In the early days of the internet, the average computer was still bulky and often pretty pricey. Most electronics were! Some people still have the brick phones or old CRT monitor computers they used before the size of transistors and chips shrank, and finding those old models in movies or on eBay isn’t hard.
Bringing the internet out of designated places (colleges, libraries, the home, etc.) into other spots it might be useful was difficult. One of the wackier ideas of the time, the Public Internet Access Terminal, foresaw a world where computers would be like payphones, in 2003.
American Terminal Public Internet Access Portal
Sources on this company are incredibly limited. One Youtube video: https://www.youtube.com/watch?v=DASfwrCjICg&t=5s&ab_channel=RicDatzman pops up when the exact name of the kiosk is searched. One very old commercial proves the existence of the internet’s first tendrils encroaching into public space.
The commercial itself is a perfect snapshot of how people viewed the web in its early days. You might need it on the go. It might be like a payphone someday. The computer inside the terminal will make you money and won’t need to be replaced by the next more powerful model anytime soon because it’s good enough as it is (as a reminder, Moore’s Law stated that the number of transistors on a circuit would double about every two years, and up until recently ). People in the comments remember using them to check online game accounts and send last-minute emails before hopping onto planes or busses.
And yet, no other source aside from this commercial seems to exist!

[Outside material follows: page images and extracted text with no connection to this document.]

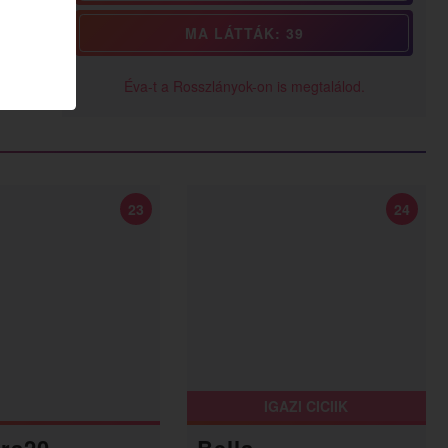
MA LÁTTÁK: 39
Éva-t a Rosszlányok-on is megtalálod.
23
24
IGAZI CICIIK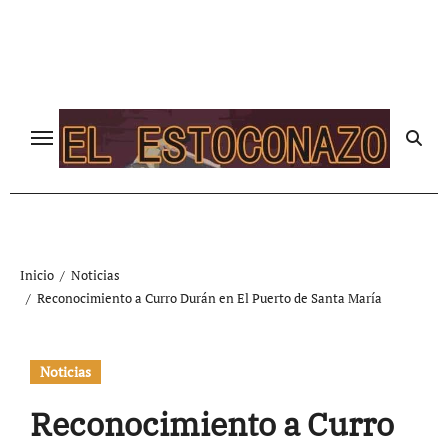
Ir
al
contenido
Inicio
Noticias
Reconocimiento a Curro Durán en El Puerto de Santa María
Noticias
Reconocimiento a Curro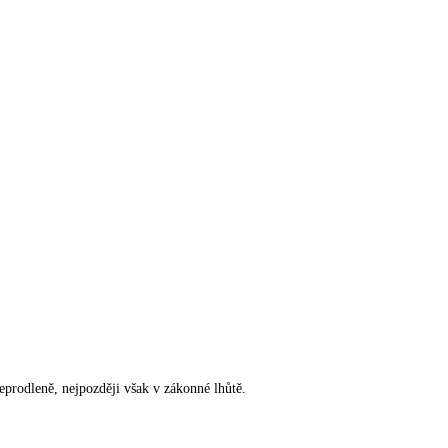
rodleně, nejpozději však v zákonné lhůtě.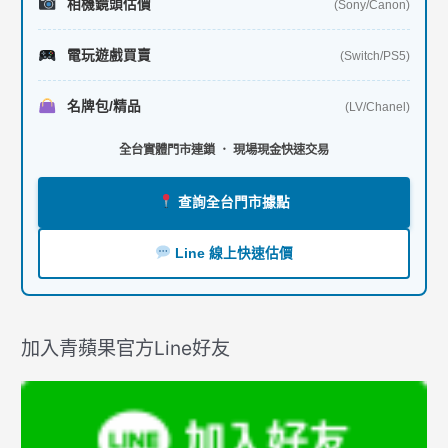
相機鏡頭估價
(Sony/Canon)
電玩遊戲買賣
(Switch/PS5)
名牌包/精品
(LV/Chanel)
全台實體門市連鎖 ． 現場現金快速交易
查詢全台門市據點
Line 線上快速估價
加入青蘋果官方Line好友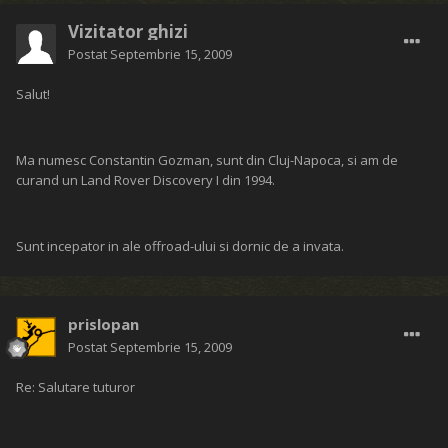
Vizitator ghizi
Postat
Septembrie 15, 2009
Salut!
Ma numesc Constantin Gozman, sunt din Cluj-Napoca, si am de
curand un Land Rover Discovery I din 1994.
Sunt incepator in ale offroad-ului si dornic de a invata.
prislopan
Postat
Septembrie 15, 2009
Re: Salutare tuturor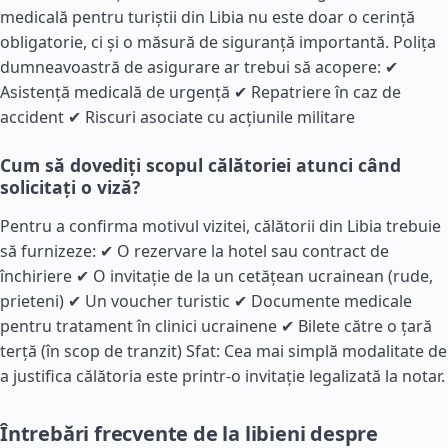
medicală pentru turiștii din Libia nu este doar o cerință
obligatorie, ci și o măsură de siguranță importantă. Polița
dumneavoastră de asigurare ar trebui să acopere: ✔
Asistență medicală de urgență ✔ Repatriere în caz de
accident ✔ Riscuri asociate cu acțiunile militare
Cum să dovediți scopul călătoriei atunci când
solicitați o viză?
Pentru a confirma motivul vizitei, călătorii din Libia trebuie
să furnizeze: ✔ O rezervare la hotel sau contract de
închiriere ✔ O invitație de la un cetățean ucrainean (rude,
prieteni) ✔ Un voucher turistic ✔ Documente medicale
pentru tratament în clinici ucrainene ✔ Bilete către o țară
terță (în scop de tranzit) Sfat: Cea mai simplă modalitate de
a justifica călătoria este printr-o invitație legalizată la notar.
Întrebări frecvente de la libieni despre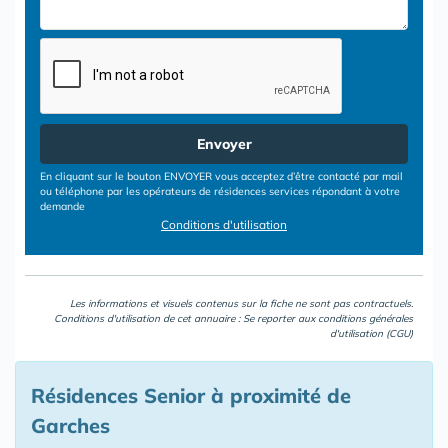
Envoyer
En cliquant sur le bouton ENVOYER vous acceptez d’être contacté par mail
ou téléphone par les opérateurs de résidences services répondant à votre
demande
Conditions d'utilisation
Les informations et visuels contenus sur la fiche ne sont pas contractuels.
Conditions d'utilisation de cet annuaire : Se reporter aux
conditions générales
d'utilisation (CGU)
Résidences Senior à proximité de
Garches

Despite their confidence in their product, they weren’t confident enough to build a website for prospective franchisees.
I Just Need To Send An Email
Internet usage at the time was limited – Amazon was still selling primarily books, computers were still pretty large, and while things like email were much more convenient than snail mail or phone calls for their traceable, info-dense nature, not everyone had an email address. For the lighter users of the internet, stopping by the library to check their digital mailboxes was a cheap and easy way of keeping up with the times without committing to a fullblown computer. After all, the dot com crash ruined the internet’s most aggressive investors. If it somehow didn’t pan out, they wouldn’t be out too much money.
The problem was that while that crash was disastrous, the internet still had plenty of use! And people who didn’t want to invest in the equipment were being pulled further and further into it either by work or for recreation.

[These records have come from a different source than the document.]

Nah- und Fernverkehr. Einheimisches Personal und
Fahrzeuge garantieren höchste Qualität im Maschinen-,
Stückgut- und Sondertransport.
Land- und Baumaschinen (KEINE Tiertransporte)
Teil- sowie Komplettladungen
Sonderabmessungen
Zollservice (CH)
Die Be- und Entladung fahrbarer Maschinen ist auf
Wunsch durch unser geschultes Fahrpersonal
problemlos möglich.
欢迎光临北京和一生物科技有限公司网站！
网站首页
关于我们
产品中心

In the midst of this, a particularly enterprising company thought to put together internet terminals that could be put in places like airports, and controlled by outside franchisees like vending machines often are. To the people trying to sell these products, the age of computers was slowing down post-crash, and while they may have anticipated that these computers would be fully depreciated by the time the owner paid back the investment and maintenance costs (just like any free money scheme, if this was actually as low risk as they advertise, they would have kept it to themselves), they likely didn’t picture a world where the very thought of one of these things existing freely, unmonitored, in public, paid for by the minute and not the GB, would seem outdated. Like a payphone.